Tuesday, October 10, 2017

When did gay marriage become legal?

The first gay wedding in America took place in 1969 at the Metropolitan Community Church in Huntington Beach, CA. Nobody went to jail because of it, so I take it that means that gay marriage was legal in 1969. 46 years before Obergfell.

Some Christians may not be too pleased about this, but it looks as if Christians invented gay marriage.


William said...


18983b41-18c7-405b-8f69-de06d0954c77 said...

Mr. Green said…
The first gay wedding took place in 4004 B.C. (at least by Bishop Ussher's count) — at any rate, postlapsarian weddings still tend to involve much gaiety and merry-making, so I'm sure Adam and Eve's did, whenever it actually took place.

On an unrelated note, the first homosexual wedding …is lost in the mists of time, since homosexuals (insofar as we can apply that modern term to ancient eras) having been getting married for a long time.

On an also unrelated note, the first same-sex wedding took place in the year Never. (Coincidentally, that was the same year the circle was squared by that married bachelor! In fact, it might have been his wedding, I'm not sure.)

P.S. Don't plenty of not-legal things happen without anyone's going to jail?

Victor Reppert said...

If church and state are separated, they could be married in the eyes of the church but not the state.
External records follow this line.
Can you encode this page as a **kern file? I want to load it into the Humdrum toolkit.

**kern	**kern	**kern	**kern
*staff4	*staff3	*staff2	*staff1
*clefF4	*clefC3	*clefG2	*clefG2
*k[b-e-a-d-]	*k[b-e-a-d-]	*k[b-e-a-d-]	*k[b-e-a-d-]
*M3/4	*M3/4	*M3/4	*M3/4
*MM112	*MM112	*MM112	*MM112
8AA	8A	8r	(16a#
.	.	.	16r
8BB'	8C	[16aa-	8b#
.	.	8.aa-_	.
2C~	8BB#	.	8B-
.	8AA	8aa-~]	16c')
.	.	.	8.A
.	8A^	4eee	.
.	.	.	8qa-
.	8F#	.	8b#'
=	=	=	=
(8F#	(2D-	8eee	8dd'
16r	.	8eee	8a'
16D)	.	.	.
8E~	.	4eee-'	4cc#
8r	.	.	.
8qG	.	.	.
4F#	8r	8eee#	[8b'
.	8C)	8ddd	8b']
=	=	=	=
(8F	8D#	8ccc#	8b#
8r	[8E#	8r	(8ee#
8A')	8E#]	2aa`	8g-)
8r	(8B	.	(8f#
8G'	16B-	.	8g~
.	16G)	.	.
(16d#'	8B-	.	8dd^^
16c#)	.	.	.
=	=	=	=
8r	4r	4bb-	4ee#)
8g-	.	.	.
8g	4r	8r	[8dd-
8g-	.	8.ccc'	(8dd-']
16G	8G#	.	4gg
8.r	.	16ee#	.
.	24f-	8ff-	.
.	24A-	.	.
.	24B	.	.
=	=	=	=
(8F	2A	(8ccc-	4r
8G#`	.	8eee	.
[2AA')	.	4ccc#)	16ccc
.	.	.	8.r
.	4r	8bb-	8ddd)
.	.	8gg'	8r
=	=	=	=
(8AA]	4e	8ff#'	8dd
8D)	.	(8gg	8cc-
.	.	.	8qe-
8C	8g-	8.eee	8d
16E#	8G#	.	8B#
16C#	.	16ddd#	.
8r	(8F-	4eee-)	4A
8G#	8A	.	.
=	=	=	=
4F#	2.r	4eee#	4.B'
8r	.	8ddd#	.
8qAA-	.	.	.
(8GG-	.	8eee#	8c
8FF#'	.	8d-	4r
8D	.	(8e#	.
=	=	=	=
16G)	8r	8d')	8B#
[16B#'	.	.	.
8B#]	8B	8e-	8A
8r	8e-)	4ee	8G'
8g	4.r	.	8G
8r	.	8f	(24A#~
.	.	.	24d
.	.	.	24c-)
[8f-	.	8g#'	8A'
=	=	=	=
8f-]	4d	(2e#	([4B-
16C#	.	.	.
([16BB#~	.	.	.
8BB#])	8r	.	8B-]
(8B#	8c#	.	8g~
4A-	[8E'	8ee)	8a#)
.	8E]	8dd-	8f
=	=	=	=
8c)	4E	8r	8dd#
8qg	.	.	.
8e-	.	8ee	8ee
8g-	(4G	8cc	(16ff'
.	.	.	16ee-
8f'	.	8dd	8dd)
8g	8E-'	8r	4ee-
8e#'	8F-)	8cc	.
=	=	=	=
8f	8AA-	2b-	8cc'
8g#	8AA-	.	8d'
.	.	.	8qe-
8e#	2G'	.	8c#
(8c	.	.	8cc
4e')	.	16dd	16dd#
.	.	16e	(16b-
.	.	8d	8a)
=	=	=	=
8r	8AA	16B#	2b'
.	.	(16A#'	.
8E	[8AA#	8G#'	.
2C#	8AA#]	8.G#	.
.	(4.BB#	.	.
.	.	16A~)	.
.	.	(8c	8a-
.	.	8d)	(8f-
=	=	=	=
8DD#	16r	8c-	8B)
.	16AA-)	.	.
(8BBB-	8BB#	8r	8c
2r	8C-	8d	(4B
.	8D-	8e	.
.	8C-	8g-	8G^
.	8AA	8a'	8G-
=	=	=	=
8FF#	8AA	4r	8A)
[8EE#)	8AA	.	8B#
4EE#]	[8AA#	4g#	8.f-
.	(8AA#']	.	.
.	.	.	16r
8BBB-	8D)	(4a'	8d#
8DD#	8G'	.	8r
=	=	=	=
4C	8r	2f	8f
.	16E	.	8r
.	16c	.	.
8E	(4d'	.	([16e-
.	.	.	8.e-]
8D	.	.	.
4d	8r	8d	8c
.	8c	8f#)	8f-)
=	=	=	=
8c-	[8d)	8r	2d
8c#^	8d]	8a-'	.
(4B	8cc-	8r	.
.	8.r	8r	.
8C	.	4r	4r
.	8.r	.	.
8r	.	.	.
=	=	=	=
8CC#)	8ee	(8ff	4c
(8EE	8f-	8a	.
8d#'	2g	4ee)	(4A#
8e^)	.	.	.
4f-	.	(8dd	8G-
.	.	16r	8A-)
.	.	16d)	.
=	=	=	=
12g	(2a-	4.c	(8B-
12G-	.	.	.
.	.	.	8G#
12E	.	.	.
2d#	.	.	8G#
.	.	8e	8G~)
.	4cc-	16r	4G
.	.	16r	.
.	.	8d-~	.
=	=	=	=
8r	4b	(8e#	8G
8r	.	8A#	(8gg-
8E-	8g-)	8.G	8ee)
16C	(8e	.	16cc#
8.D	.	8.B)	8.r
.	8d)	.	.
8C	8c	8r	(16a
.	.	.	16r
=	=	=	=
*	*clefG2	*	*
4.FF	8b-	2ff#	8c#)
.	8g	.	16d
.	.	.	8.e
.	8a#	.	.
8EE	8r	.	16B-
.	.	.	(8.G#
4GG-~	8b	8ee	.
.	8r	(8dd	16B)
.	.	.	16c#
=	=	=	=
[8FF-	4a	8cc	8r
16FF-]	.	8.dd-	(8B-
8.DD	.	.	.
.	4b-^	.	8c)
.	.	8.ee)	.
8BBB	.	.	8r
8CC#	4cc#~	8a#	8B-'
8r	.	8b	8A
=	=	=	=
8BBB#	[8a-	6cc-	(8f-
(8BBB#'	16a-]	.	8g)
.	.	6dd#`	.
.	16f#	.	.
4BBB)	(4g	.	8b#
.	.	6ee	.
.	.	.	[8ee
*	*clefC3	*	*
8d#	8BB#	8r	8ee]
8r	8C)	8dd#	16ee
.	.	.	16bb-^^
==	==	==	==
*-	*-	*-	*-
Just as, now that gay marriage is legal in all 50 states, churches can, and many do, fail to recognize such marriages as legitimate from the standpoint of the church.

Historically, most people have had a strong vested interest in successful reproduction, both individually (to take care of them when they are old, to defend the nation against attack, to work in the fields, etc.) Reproductive failure, in ancient times, and even since ancient times, is considered an embarrassing failure.

So marriage was considered necessary to produce children and to insure that the paternity of those children was known. The question of sexual morality in New Testament times was whether, over and above your marriage, you could rightfully engage in some sexual fun and games, either with prostitutes, or with other unmarried women, or with men (usually boys, actually). Many in the ancient world thought you could, but Christianity's answer to that was a resounding NO. People didn't see homosexuality as a sexual orientation, they saw it as a possible activity you might engage in if you were so inclined, over and above your marriage. The idea that your sexual orientation, meaning which gender is the one to whom you are most naturally attracted, should determine your marriage partner would have been considered by the ancients to be a weird idea. Societies were stratified at this time, and sexual fun and games with people other than your spouse was often the privilege of the rich and powerful. When you're rich and important, they let you do it. We differ from the ancient world in that we choose our own mates, and many now think that if our attraction is to the same sex, then this can be our marriage. This is because of the loss of emphasis on reproductive success. We don't fear replacement failure, we fear the population bomb.